Peut-on gagner cette votation avec l’argument du compromis?
Il y a beaucoup d’autres bons arguments! Des retraites sûres, une stabilisation de l’AVS comme de la prévoyance professionnelle obligatoire, des améliorations pour les femmes et pour les chômeurs et chômeuses âgées sont toutes de bonnes raisons de dire oui. L’argument du compromis est toutefois important. Notre Etat, avec sa culture plurielle et ses quatre langues, est fondé sur l’idée de l’équilibre, du donnant-donnant. Il n’y a pas de majorité dans ce pays, mais toujours des minorités diverses qui se rejoignent en une majorité. En Suisse, le « tout ou rien » n’existe pas, sinon le pays se serait déjà désintégré. Les gens le savent. Et c’est pourquoi le compromis est la base pour trouver des solutions démocratiques. Quand les gens étudient le projet, ils voient aussi que le principe du donnant-donnant en vaut la peine. L’enjeu est de taille. Car il s’agit de l’assurance sociale la plus importante de notre pays et du contrat entre les générations. Personne n’a intérêt à les précipiter dans le mur.

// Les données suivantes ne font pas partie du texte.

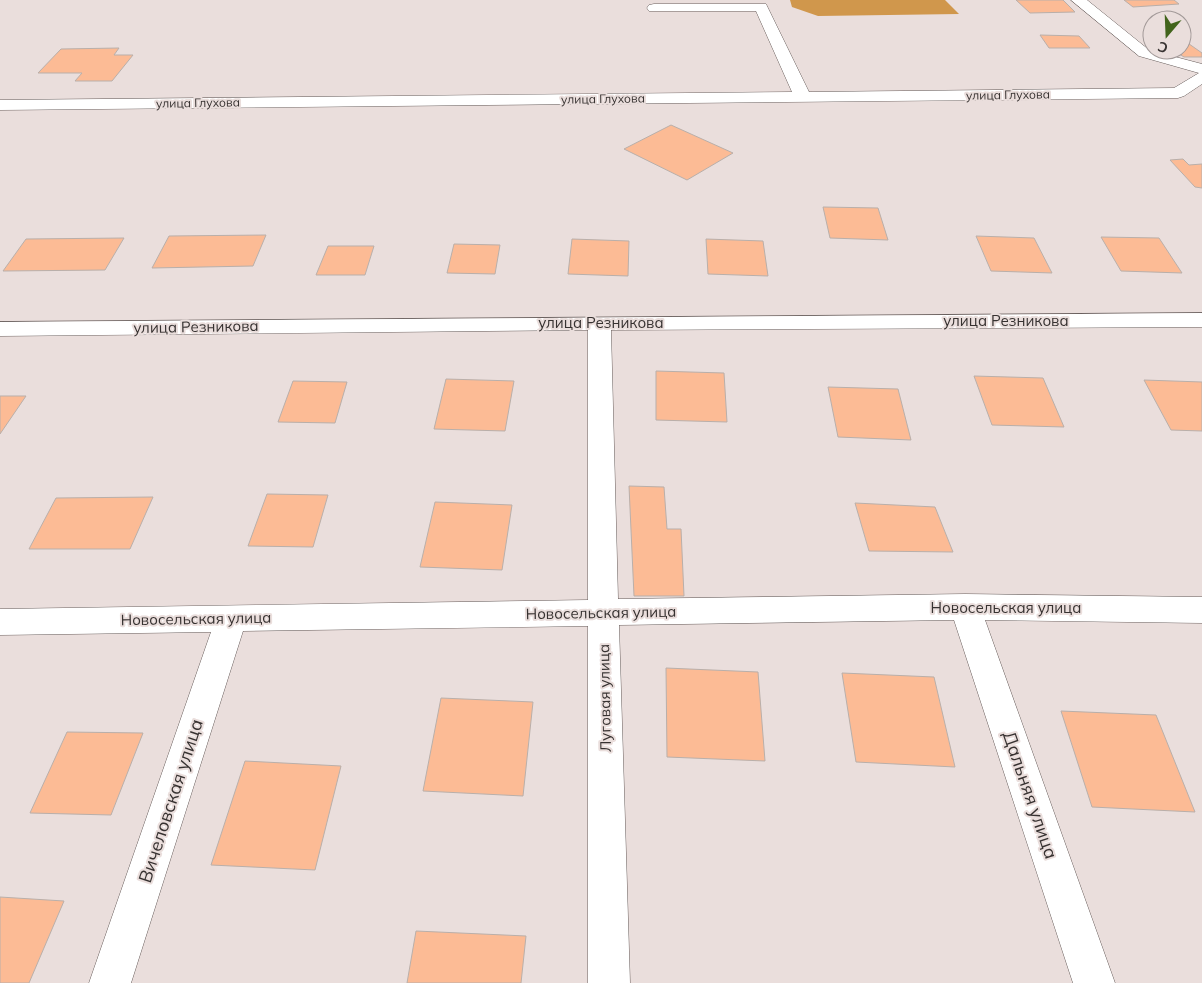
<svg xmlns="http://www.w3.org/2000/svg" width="1202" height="983" font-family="Mulish,sans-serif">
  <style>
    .forest { fill: #d0974c }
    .building { fill: #fcbb95; stroke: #b9afaa }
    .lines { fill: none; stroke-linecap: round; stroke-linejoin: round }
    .minor-casing { stroke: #685e5c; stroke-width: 1 }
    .minor { fill: #fff; fill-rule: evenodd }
    .labels { text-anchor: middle; stroke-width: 4; stroke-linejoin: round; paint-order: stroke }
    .far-street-label { font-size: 12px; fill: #373231; stroke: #eadedc }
    .street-label { font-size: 15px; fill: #373231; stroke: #eadedc }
    .near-street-label { font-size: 18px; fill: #373231; stroke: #eadedc }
  </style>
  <rect width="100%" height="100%" fill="#eadedc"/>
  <path class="forest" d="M 790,0 L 945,0 L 959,14 L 818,16 L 792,7 Z"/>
  <g class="building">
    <path d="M 1016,0 L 1063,0 L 1075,12 L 1030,13 Z"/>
    <path d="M 1124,0 L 1174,0 L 1179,4 L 1133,7 Z"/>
    <path d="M 1040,35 L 1079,36 L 1090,48 L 1049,48 Z"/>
    <path d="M 1182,39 L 1202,53 L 1202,57 L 1184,57 L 1173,50 L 1182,50 Z"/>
    <path d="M 119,48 L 114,55 L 133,55 L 112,81 L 75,81 L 82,73 L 38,73 L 61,49 Z"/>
    <path d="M 671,125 L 733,153 L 687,180 L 624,149 Z"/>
    <path d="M 1183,159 L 1189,165 L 1202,164 L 1202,188 L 1195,187 L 1170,160 Z"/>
    <path d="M 823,207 L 878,208 L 888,240 L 830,238 Z"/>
    <path d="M 266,235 L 253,266 L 152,268 L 169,236 Z"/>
    <path d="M 976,236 L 1034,238 L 1052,273 L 991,271 Z"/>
    <path d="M 1101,237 L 1159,238 L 1182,273 L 1121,271 Z"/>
    <path d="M 124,238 L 105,270 L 3,271 L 26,239 Z"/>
    <path d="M 572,239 L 629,241 L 628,276 L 568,274 Z"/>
    <path d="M 706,239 L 763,241 L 768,276 L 708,274 Z"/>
    <path d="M 454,244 L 500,245 L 495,274 L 447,273 Z"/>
    <path d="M 328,246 L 374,246 L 365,275 L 316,275 Z"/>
    <path d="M 656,371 L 724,373 L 727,422 L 656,420 Z"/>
    <path d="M 974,376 L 1043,378 L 1064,427 L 992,425 Z"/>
    <path d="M 446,379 L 514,381 L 505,431 L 434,429 Z"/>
    <path d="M 1144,380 L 1202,382 L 1202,431 L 1171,430 Z"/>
    <path d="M 293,381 L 347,382 L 335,423 L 278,422 Z"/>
    <path d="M 828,387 L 898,389 L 911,440 L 838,437 Z"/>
    <path d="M 0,396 L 26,396 L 0,434 Z"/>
    <path d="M 629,486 L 664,487 L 667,529 L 681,529 L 684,596 L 634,596 Z"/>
    <path d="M 267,494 L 328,495 L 313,547 L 248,546 Z"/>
    <path d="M 153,497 L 130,549 L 29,549 L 56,498 Z"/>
    <path d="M 435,502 L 512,505 L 502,570 L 420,567 Z"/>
    <path d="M 855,503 L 935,507 L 953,552 L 869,551 Z"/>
    <path d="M 666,668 L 758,672 L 765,761 L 667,757 Z"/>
    <path d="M 842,673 L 934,677 L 955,767 L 856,762 Z"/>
    <path d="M 441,698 L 533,702 L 523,796 L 423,791 Z"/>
    <path d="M 1061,711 L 1156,715 L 1195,812 L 1092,807 Z"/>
    <path d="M 67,732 L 143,733 L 111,815 L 30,813 Z"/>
    <path d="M 245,761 L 341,766 L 315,870 L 211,865 Z"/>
    <path d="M 0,897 L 64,901 L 29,983 L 0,983 Z"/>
    <path d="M 416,931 L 526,936 L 521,983 L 407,983 Z"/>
  </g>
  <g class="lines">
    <g class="minor-casing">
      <g id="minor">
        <path d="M 1071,0 L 1087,0 L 1149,50 L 1202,64 L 1202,84 L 1184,96 L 1178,98 L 0,110 L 0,100 L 792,92 L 756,11 L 649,11 L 647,8 L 649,5 L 654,4 L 766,4 L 809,92 L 1174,88 L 1199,73 L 1139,56 Z"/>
        <path d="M 1202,313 L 1202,327 L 611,330 L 618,599 L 965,594 L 1202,597 L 1202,623 L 985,620 L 1115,983 L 1073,983 L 954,620 L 619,625 L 630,983 L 588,983 L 588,626 L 243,631 L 131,983 L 89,983 L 211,632 L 0,635 L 0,609 L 588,600 L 588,330 L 0,336 L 0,322 Z"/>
      </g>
    </g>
    <use href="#minor" class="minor"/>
  </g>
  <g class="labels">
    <g class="far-street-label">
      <text transform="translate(1008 95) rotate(-1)" y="4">улица Глухова</text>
      <text transform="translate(603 99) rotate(-1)" y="4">улица Глухова</text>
      <text transform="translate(198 103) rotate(-1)" y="4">улица Глухова</text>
    </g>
    <g class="street-label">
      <text x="1006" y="326">улица Резникова</text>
      <text x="601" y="328">улица Резникова</text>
      <text transform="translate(196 327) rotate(-1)" y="5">улица Резникова</text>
      <text x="1006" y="613">Новосельская улица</text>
      <text transform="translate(601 613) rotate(-1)" y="5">Новосельская улица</text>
      <text transform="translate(196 619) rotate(-1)" y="5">Новосельская улица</text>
      <text transform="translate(605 698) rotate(-91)" y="5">Луговая улица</text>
    </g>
    <g class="near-street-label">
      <text transform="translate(1030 795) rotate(71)" y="6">Дальняя улица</text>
      <text transform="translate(171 801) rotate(-72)" y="6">Вичеловская улица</text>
    </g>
  </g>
  <g transform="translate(1167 35) rotate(199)"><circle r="24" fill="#eadedc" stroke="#a29998"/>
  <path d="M0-4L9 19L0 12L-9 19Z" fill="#42641c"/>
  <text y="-8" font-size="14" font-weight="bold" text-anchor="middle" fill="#373231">С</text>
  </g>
</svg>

L’extrême gauche romande prétend que voter oui c’est faire un premier pas vers la retraite à 67 ans.
Les employeurs et les partis de droite exigent depuis longtemps la retraite à 67 ans. Mais il faut voir la réalité en face. Le marché du travail ne permet pas actuellement une retraite à 67 ans. Les salarié(e)s âgés ont aujourd’hui déjà de la peine à trouver un emploi. Et dans certaines branches, on ne peut pas travailler au-delà de 65 ans, pour des raisons de santé. Il est important d’augmenter d’abord l’âge réel de la retraite qui est actuellement d’un peu plus de 62 ans pour les femmes et d’un peu plus de 64 ans pour les hommes. En plus, nous flexibilisons l’âge de la retraite. Les conditions-cadre pour celles et ceux qui peuvent et veulent travailler plus longtemps sont améliorées. Celles et ceux qui par contre ne peuvent pas travailler jusqu’à 65 ans subiront des réductions de prestations moins importantes qu’actuellement.